I suppose we have all heard the term "blasted to smithereens." Some years ago, I began to wonder, was there ever the singular word "smithereen"? As it happens, yes, indeed. The word is of Irish origin, and began as a name. Somehow, it morphed into a synonym for "smidgen" and similar words meaning a tiny bit. Once the phrase "blown to smithereens" arose in the 1880s, this usage came to dominate, so by 1940 or so, the singular form nearly dropped out of use.
Other words seen only, or almost only, as plural forms include
- Clothes, as in "Put on your clothes." "Clothe" is a verb, and "a clothe" as a noun is practically unknown.
- Scissors, usually "pair of scissors", though sometimes I've heard "get me a scissors". In one of his lesser known songs, Allen Sherman ("Hello Muddah, Hello Faddah") asked if "half a pair of scissors is a single sizz?". I am guessing at the spelling!
- Glasses and spectacles, as referring to eyewear, are always plural, but both words occur in singular form with other meanings.
Certain words occur in phrases beginning "pair of": earrings, pants, trousers, jeans, shoes, slippers, gloves. Most of these are less commonly used in singular form, such as "I dropped an earring", although I have never seen or heard "a jean".
Then there are collective, plural nouns such as people and police. There are instances in which "these peoples" is a valid usage, but I know of no way that "polices" can appear except as a verb.
Language is a funny beast. A language grows organically. Attempts to construct language produce, at best, niches of usage. Esperanto is the best example, and it is experiencing change as its limitations cause distress. The existence of such "always plural" (or nearly so) words indicates that there is a need for such constructs, and nowhere is it more evident than in language, that necessity is the mother of invention.
1 comment:
You write that Esperanto "is experiencing change as its limitations cause distress." I've used Esperanto for many, many years, but I'm at a loss as to what those limitations might be, and I've never met a distressed Esperanto speaker, except one who had just had his car stolen.

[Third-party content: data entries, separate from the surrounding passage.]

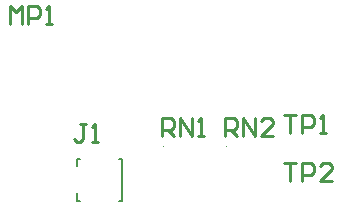
<source format=gbr>
%TF.GenerationSoftware,Altium Limited,Altium Designer,23.5.1 (21)*%
G04 Layer_Color=65535*
%FSLAX45Y45*%
%MOMM*%
%TF.SameCoordinates,4F0F0AB4-5C0D-4210-9CCF-4C3744BDD4F0*%
%TF.FilePolarity,Positive*%
%TF.FileFunction,Legend,Top*%
%TF.Part,Single*%
G01*
G75*
%TA.AperFunction,NonConductor*%
%ADD19C,0.10000*%
%ADD20C,0.20000*%
%ADD21C,0.25400*%
D19*
X16474600Y3429600D02*
G03*
X16474600Y3429600I-5000J0D01*
G01*
X15941200D02*
G03*
X15941200Y3429600I-5000J0D01*
G01*
D20*
X15209500Y3325300D02*
X15234900D01*
X15565100Y2969700D02*
X15590500D01*
X15209500D02*
Y3033200D01*
Y3261800D02*
Y3325300D01*
X15565100D02*
X15590500D01*
Y3045900D02*
Y3325300D01*
Y2969700D02*
Y3045900D01*
X15209500Y2969700D02*
X15234900D01*
D21*
X14635480Y4465320D02*
Y4617671D01*
X14686263Y4566887D01*
X14737047Y4617671D01*
Y4465320D01*
X14787831D02*
Y4617671D01*
X14864006D01*
X14889398Y4592279D01*
Y4541495D01*
X14864006Y4516103D01*
X14787831D01*
X14940181Y4465320D02*
X14990965D01*
X14965573D01*
Y4617671D01*
X14940181Y4592279D01*
X15285687Y3619451D02*
X15234903D01*
X15260295D01*
Y3492492D01*
X15234903Y3467100D01*
X15209512D01*
X15184120Y3492492D01*
X15336472Y3467100D02*
X15387254D01*
X15361864D01*
Y3619451D01*
X15336472Y3594059D01*
X16959579Y3695651D02*
X17061147D01*
X17010362D01*
Y3543300D01*
X17111931D02*
Y3695651D01*
X17188106D01*
X17213498Y3670259D01*
Y3619475D01*
X17188106Y3594083D01*
X17111931D01*
X17264281Y3543300D02*
X17315065D01*
X17289673D01*
Y3695651D01*
X17264281Y3670259D01*
X16959579Y3294331D02*
X17061147D01*
X17010362D01*
Y3141980D01*
X17111931D02*
Y3294331D01*
X17188106D01*
X17213498Y3268939D01*
Y3218155D01*
X17188106Y3192763D01*
X17111931D01*
X17365849Y3141980D02*
X17264281D01*
X17365849Y3243547D01*
Y3268939D01*
X17340457Y3294331D01*
X17289673D01*
X17264281Y3268939D01*
X16456660Y3522980D02*
Y3675331D01*
X16532835D01*
X16558228Y3649939D01*
Y3599155D01*
X16532835Y3573763D01*
X16456660D01*
X16507443D02*
X16558228Y3522980D01*
X16609010D02*
Y3675331D01*
X16710577Y3522980D01*
Y3675331D01*
X16862929Y3522980D02*
X16761362D01*
X16862929Y3624547D01*
Y3649939D01*
X16837537Y3675331D01*
X16786752D01*
X16761362Y3649939D01*
X15923260Y3522980D02*
Y3675331D01*
X15999435D01*
X16024828Y3649939D01*
Y3599155D01*
X15999435Y3573763D01*
X15923260D01*
X15974043D02*
X16024828Y3522980D01*
X16075610D02*
Y3675331D01*
X16177177Y3522980D01*
Y3675331D01*
X16227962Y3522980D02*
X16278745D01*
X16253352D01*
Y3675331D01*
X16227962Y3649939D01*
%TF.MD5,581c7534cf030c25351f74536bf14f77*%
M02*

</source>
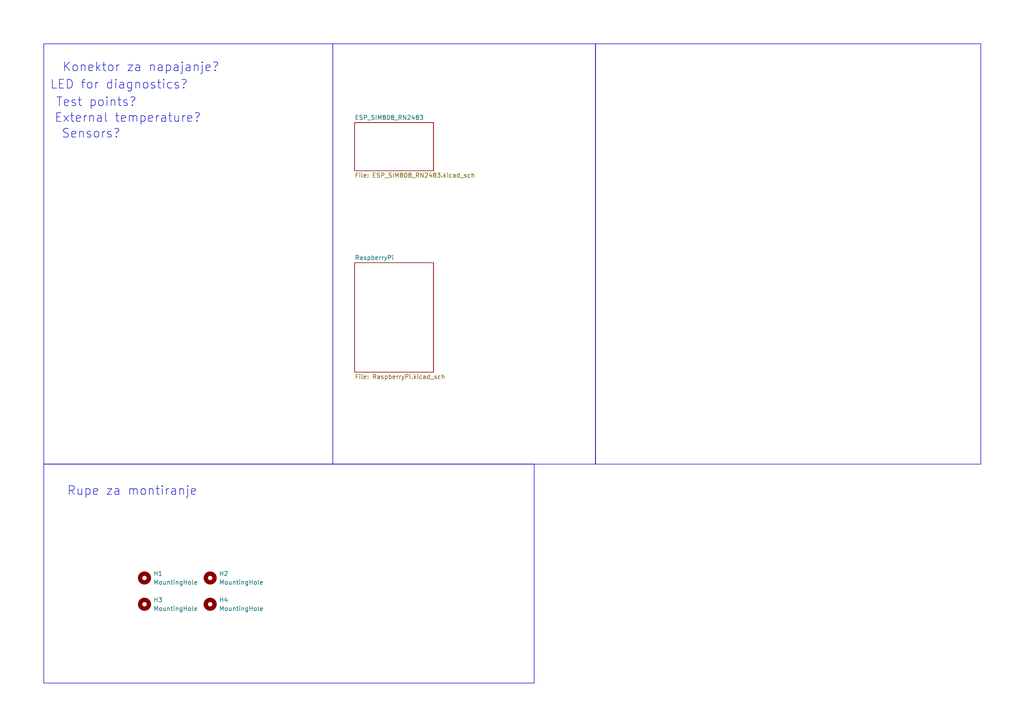
<source format=kicad_sch>
(kicad_sch
	(version 20250114)
	(generator "eeschema")
	(generator_version "9.0")
	(uuid "4bec5ddf-adbf-41fb-a069-c7630bb0044a")
	(paper "A4")
	(title_block
		(title "##Redna i paralelna otpornost")
		(date "14.02.2025.")
	)
	
	(rectangle
		(start 12.7 12.7)
		(end 96.52 134.62)
		(stroke
			(width 0)
			(type default)
		)
		(fill
			(type none)
		)
		(uuid 2e57c3fd-abbd-457a-8813-a13913f51f2d)
	)
	(rectangle
		(start 96.52 12.7)
		(end 172.72 134.62)
		(stroke
			(width 0)
			(type default)
		)
		(fill
			(type none)
		)
		(uuid 32e2cb8c-111a-41a4-8418-16eacd71d4bb)
	)
	(rectangle
		(start 12.7 134.62)
		(end 154.94 198.12)
		(stroke
			(width 0)
			(type default)
		)
		(fill
			(type none)
		)
		(uuid 7edff990-3ada-42a6-9be8-f0d62348deea)
	)
	(rectangle
		(start 172.72 12.7)
		(end 284.48 134.62)
		(stroke
			(width 0)
			(type default)
		)
		(fill
			(type none)
		)
		(uuid b1e26c79-f256-4eec-9255-412499c97251)
	)
	(text "Konektor za napajanje?"
		(exclude_from_sim no)
		(at 18.034 21.082 0)
		(effects
			(font
				(size 2.54 2.54)
			)
			(justify left bottom)
		)
		(uuid "545dd991-b209-4b5c-84ff-c673315ab54e")
	)
	(text "LED for diagnostics?"
		(exclude_from_sim no)
		(at 34.544 24.638 0)
		(effects
			(font
				(size 2.54 2.54)
			)
		)
		(uuid "62dd9744-3b4e-47c1-b21e-ed9d7743767e")
	)
	(text "Rupe za montiranje"
		(exclude_from_sim no)
		(at 38.354 142.494 0)
		(effects
			(font
				(size 2.54 2.54)
			)
		)
		(uuid "7f2ff369-1316-447e-bd1f-ceabb0ea6030")
	)
	(text "Sensors?"
		(exclude_from_sim no)
		(at 26.416 38.862 0)
		(effects
			(font
				(size 2.54 2.54)
			)
		)
		(uuid "94b1bcd2-e2af-44b4-ace0-3ac54d676ee2")
	)
	(text "Test points?"
		(exclude_from_sim no)
		(at 27.94 29.718 0)
		(effects
			(font
				(size 2.54 2.54)
			)
		)
		(uuid "f7ae7989-3f2c-4d9a-adf0-4b2471832dec")
	)
	(text "External temperature?"
		(exclude_from_sim no)
		(at 37.084 34.29 0)
		(effects
			(font
				(size 2.54 2.54)
			)
		)
		(uuid "fbd48785-d5d6-486f-8c73-2b40f782d3ad")
	)
	(symbol
		(lib_id "Mechanical:MountingHole")
		(at 41.91 175.26 0)
		(unit 1)
		(exclude_from_sim no)
		(in_bom yes)
		(on_board yes)
		(dnp no)
		(fields_autoplaced yes)
		(uuid "0c3764e9-1df8-4553-89ea-56bfbfbc7b81")
		(property "Reference" "H3"
			(at 44.45 173.99 0)
			(effects
				(font
					(size 1.27 1.27)
				)
				(justify left)
			)
		)
		(property "Value" "MountingHole"
			(at 44.45 176.53 0)
			(effects
				(font
					(size 1.27 1.27)
				)
				(justify left)
			)
		)
		(property "Footprint" "MountingHole:MountingHole_3.2mm_M3_ISO14580_Pad_TopBottom"
			(at 41.91 175.26 0)
			(effects
				(font
					(size 1.27 1.27)
				)
				(hide yes)
			)
		)
		(property "Datasheet" "~"
			(at 41.91 175.26 0)
			(effects
				(font
					(size 1.27 1.27)
				)
				(hide yes)
			)
		)
		(property "Description" ""
			(at 41.91 175.26 0)
			(effects
				(font
					(size 1.27 1.27)
				)
				(hide yes)
			)
		)
		(instances
			(project "45x45_template"
				(path "/4bec5ddf-adbf-41fb-a069-c7630bb0044a"
					(reference "H3")
					(unit 1)
				)
			)
		)
	)
	(symbol
		(lib_id "Mechanical:MountingHole")
		(at 60.96 167.64 0)
		(unit 1)
		(exclude_from_sim no)
		(in_bom yes)
		(on_board yes)
		(dnp no)
		(fields_autoplaced yes)
		(uuid "7380b1a0-f8b2-466b-b83a-f01ec9a63e25")
		(property "Reference" "H2"
			(at 63.5 166.37 0)
			(effects
				(font
					(size 1.27 1.27)
				)
				(justify left)
			)
		)
		(property "Value" "MountingHole"
			(at 63.5 168.91 0)
			(effects
				(font
					(size 1.27 1.27)
				)
				(justify left)
			)
		)
		(property "Footprint" "MountingHole:MountingHole_3.2mm_M3_ISO14580_Pad_TopBottom"
			(at 60.96 167.64 0)
			(effects
				(font
					(size 1.27 1.27)
				)
				(hide yes)
			)
		)
		(property "Datasheet" "~"
			(at 60.96 167.64 0)
			(effects
				(font
					(size 1.27 1.27)
				)
				(hide yes)
			)
		)
		(property "Description" ""
			(at 60.96 167.64 0)
			(effects
				(font
					(size 1.27 1.27)
				)
				(hide yes)
			)
		)
		(instances
			(project "45x45_template"
				(path "/4bec5ddf-adbf-41fb-a069-c7630bb0044a"
					(reference "H2")
					(unit 1)
				)
			)
		)
	)
	(symbol
		(lib_id "Mechanical:MountingHole")
		(at 41.91 167.64 0)
		(unit 1)
		(exclude_from_sim no)
		(in_bom yes)
		(on_board yes)
		(dnp no)
		(fields_autoplaced yes)
		(uuid "89b32dda-3684-4232-b25f-42934ae80d4f")
		(property "Reference" "H1"
			(at 44.45 166.37 0)
			(effects
				(font
					(size 1.27 1.27)
				)
				(justify left)
			)
		)
		(property "Value" "MountingHole"
			(at 44.45 168.91 0)
			(effects
				(font
					(size 1.27 1.27)
				)
				(justify left)
			)
		)
		(property "Footprint" "MountingHole:MountingHole_3.2mm_M3_ISO14580_Pad_TopBottom"
			(at 41.91 167.64 0)
			(effects
				(font
					(size 1.27 1.27)
				)
				(hide yes)
			)
		)
		(property "Datasheet" "~"
			(at 41.91 167.64 0)
			(effects
				(font
					(size 1.27 1.27)
				)
				(hide yes)
			)
		)
		(property "Description" ""
			(at 41.91 167.64 0)
			(effects
				(font
					(size 1.27 1.27)
				)
				(hide yes)
			)
		)
		(instances
			(project "45x45_template"
				(path "/4bec5ddf-adbf-41fb-a069-c7630bb0044a"
					(reference "H1")
					(unit 1)
				)
			)
		)
	)
	(symbol
		(lib_id "Mechanical:MountingHole")
		(at 60.96 175.26 0)
		(unit 1)
		(exclude_from_sim no)
		(in_bom yes)
		(on_board yes)
		(dnp no)
		(fields_autoplaced yes)
		(uuid "a659e5e8-81b3-4c67-aafb-95f68da7b68f")
		(property "Reference" "H4"
			(at 63.5 173.99 0)
			(effects
				(font
					(size 1.27 1.27)
				)
				(justify left)
			)
		)
		(property "Value" "MountingHole"
			(at 63.5 176.53 0)
			(effects
				(font
					(size 1.27 1.27)
				)
				(justify left)
			)
		)
		(property "Footprint" "MountingHole:MountingHole_3.2mm_M3_ISO14580_Pad_TopBottom"
			(at 60.96 175.26 0)
			(effects
				(font
					(size 1.27 1.27)
				)
				(hide yes)
			)
		)
		(property "Datasheet" "~"
			(at 60.96 175.26 0)
			(effects
				(font
					(size 1.27 1.27)
				)
				(hide yes)
			)
		)
		(property "Description" ""
			(at 60.96 175.26 0)
			(effects
				(font
					(size 1.27 1.27)
				)
				(hide yes)
			)
		)
		(instances
			(project "45x45_template"
				(path "/4bec5ddf-adbf-41fb-a069-c7630bb0044a"
					(reference "H4")
					(unit 1)
				)
			)
		)
	)
	(sheet
		(at 102.87 76.2)
		(size 22.86 31.75)
		(exclude_from_sim no)
		(in_bom yes)
		(on_board yes)
		(dnp no)
		(fields_autoplaced yes)
		(stroke
			(width 0.1524)
			(type solid)
		)
		(fill
			(color 0 0 0 0.0000)
		)
		(uuid "4443ff8e-3312-400f-b0e3-7a016320b307")
		(property "Sheetname" "RaspberryPi"
			(at 102.87 75.4884 0)
			(effects
				(font
					(size 1.27 1.27)
				)
				(justify left bottom)
			)
		)
		(property "Sheetfile" "RaspberryPi.kicad_sch"
			(at 102.87 108.5346 0)
			(effects
				(font
					(size 1.27 1.27)
				)
				(justify left top)
			)
		)
		(instances
			(project "probe_sys1"
				(path "/4bec5ddf-adbf-41fb-a069-c7630bb0044a"
					(page "3")
				)
			)
		)
	)
	(sheet
		(at 102.87 35.56)
		(size 22.86 13.97)
		(exclude_from_sim no)
		(in_bom yes)
		(on_board yes)
		(dnp no)
		(fields_autoplaced yes)
		(stroke
			(width 0.1524)
			(type solid)
		)
		(fill
			(color 0 0 0 0.0000)
		)
		(uuid "fa14c18c-6705-49bf-970c-de06bc3d39f6")
		(property "Sheetname" "ESP_SIM808_RN2483"
			(at 102.87 34.8484 0)
			(effects
				(font
					(size 1.27 1.27)
				)
				(justify left bottom)
			)
		)
		(property "Sheetfile" "ESP_SIM808_RN2483.kicad_sch"
			(at 102.87 50.1146 0)
			(effects
				(font
					(size 1.27 1.27)
				)
				(justify left top)
			)
		)
		(instances
			(project "probe_sys1"
				(path "/4bec5ddf-adbf-41fb-a069-c7630bb0044a"
					(page "2")
				)
			)
		)
	)
	(sheet_instances
		(path "/"
			(page "1")
		)
	)
	(embedded_fonts no)
)

</source>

You can do anything in Esperanto you can do in any other language: preach a moving sermon, make a tub-thumping political speech, write scientific papers, read gossip and news on Libera Folio and in a host of periodicals, and react to other people’s views, sing folk-songs, perform in or watch a play, scold disobedient children. You can be honest, dishonest, devious, alarmingly frank. Esperanto is “infinitely functional”. Of course, there is messiness, and people make false starts and don’t always complete what they intend to say. What people say can be misunderstood as in any other language, but clarification can easily be sought and given.